About this exercise:
Please reproduce all of the lines below, character for character.
Segment Open
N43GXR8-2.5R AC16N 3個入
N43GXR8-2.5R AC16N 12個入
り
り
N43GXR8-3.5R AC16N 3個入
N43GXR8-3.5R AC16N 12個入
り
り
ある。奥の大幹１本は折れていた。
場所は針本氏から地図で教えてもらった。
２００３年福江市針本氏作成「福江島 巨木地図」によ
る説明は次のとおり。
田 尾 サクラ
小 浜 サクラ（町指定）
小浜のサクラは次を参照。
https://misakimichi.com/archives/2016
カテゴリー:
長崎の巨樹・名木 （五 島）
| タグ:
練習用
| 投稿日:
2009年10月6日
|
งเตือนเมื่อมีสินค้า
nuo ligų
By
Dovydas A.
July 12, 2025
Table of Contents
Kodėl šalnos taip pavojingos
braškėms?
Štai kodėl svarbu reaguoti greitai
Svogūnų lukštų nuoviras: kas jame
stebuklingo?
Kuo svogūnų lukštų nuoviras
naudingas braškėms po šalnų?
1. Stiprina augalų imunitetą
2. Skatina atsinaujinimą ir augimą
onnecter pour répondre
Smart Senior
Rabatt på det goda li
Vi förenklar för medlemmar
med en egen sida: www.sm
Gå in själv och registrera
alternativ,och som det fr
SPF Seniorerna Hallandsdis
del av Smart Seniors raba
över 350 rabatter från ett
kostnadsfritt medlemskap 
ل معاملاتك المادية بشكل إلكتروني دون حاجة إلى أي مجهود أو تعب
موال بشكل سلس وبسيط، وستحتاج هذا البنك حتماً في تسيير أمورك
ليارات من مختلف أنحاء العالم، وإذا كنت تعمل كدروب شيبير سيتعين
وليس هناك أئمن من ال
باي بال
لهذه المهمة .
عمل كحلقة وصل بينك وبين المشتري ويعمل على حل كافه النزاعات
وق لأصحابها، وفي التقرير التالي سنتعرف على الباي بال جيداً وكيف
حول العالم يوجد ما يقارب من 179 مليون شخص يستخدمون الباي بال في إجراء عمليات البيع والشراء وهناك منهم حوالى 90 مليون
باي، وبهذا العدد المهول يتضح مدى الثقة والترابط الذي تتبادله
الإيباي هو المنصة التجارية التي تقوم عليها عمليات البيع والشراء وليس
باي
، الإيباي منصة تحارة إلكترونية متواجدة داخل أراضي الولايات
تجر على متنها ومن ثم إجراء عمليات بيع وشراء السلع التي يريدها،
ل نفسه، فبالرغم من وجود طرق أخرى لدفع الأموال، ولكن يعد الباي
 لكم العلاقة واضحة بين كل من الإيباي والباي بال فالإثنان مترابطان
Segment Closed
Answer for the task:
N43GXR8-2.5R AC16N 3個入
N43GXR8-2.5R AC16N 12個入
り
り
N43GXR8-3.5R AC16N 3個入
N43GXR8-3.5R AC16N 12個入
り
り
ある。奥の大幹１本は折れていた。
場所は針本氏から地図で教えてもらった。
２００３年福江市針本氏作成「福江島 巨木地図」によ
る説明は次のとおり。
田 尾 サクラ
小 浜 サクラ（町指定）
小浜のサクラは次を参照。
https://misakimichi.com/archives/2016
カテゴリー:
長崎の巨樹・名木 （五 島）
| タグ:
練習用
| 投稿日:
2009年10月6日
|
งเตือนเมื่อมีสินค้า
nuo ligų
By
Dovydas A.
July 12, 2025
Table of Contents
Kodėl šalnos taip pavojingos
braškėms?
Štai kodėl svarbu reaguoti greitai
Svogūnų lukštų nuoviras: kas jame
stebuklingo?
Kuo svogūnų lukštų nuoviras
naudingas braškėms po šalnų?
1. Stiprina augalų imunitetą
2. Skatina atsinaujinimą ir augimą
onnecter pour répondre
Smart Senior
Rabatt på det goda li
Vi förenklar för medlemmar
med en egen sida: www.sm
Gå in själv och registrera
alternativ,och som det fr
SPF Seniorerna Hallandsdis
del av Smart Seniors raba
över 350 rabatter från ett
kostnadsfritt medlemskap 
ل معاملاتك المادية بشكل إلكتروني دون حاجة إلى أي مجهود أو تعب
موال بشكل سلس وبسيط، وستحتاج هذا البنك حتماً في تسيير أمورك
ليارات من مختلف أنحاء العالم، وإذا كنت تعمل كدروب شيبير سيتعين
وليس هناك أئمن من ال
باي بال
لهذه المهمة .
عمل كحلقة وصل بينك وبين المشتري ويعمل على حل كافه النزاعات
وق لأصحابها، وفي التقرير التالي سنتعرف على الباي بال جيداً وكيف
حول العالم يوجد ما يقارب من 179 مليون شخص يستخدمون الباي بال في إجراء عمليات البيع والشراء وهناك منهم حوالى 90 مليون
باي، وبهذا العدد المهول يتضح مدى الثقة والترابط الذي تتبادله
الإيباي هو المنصة التجارية التي تقوم عليها عمليات البيع والشراء وليس
باي
، الإيباي منصة تحارة إلكترونية متواجدة داخل أراضي الولايات
تجر على متنها ومن ثم إجراء عمليات بيع وشراء السلع التي يريدها،
ل نفسه، فبالرغم من وجود طرق أخرى لدفع الأموال، ولكن يعد الباي
 لكم العلاقة واضحة بين كل من الإيباي والباي بال فالإثنان مترابطان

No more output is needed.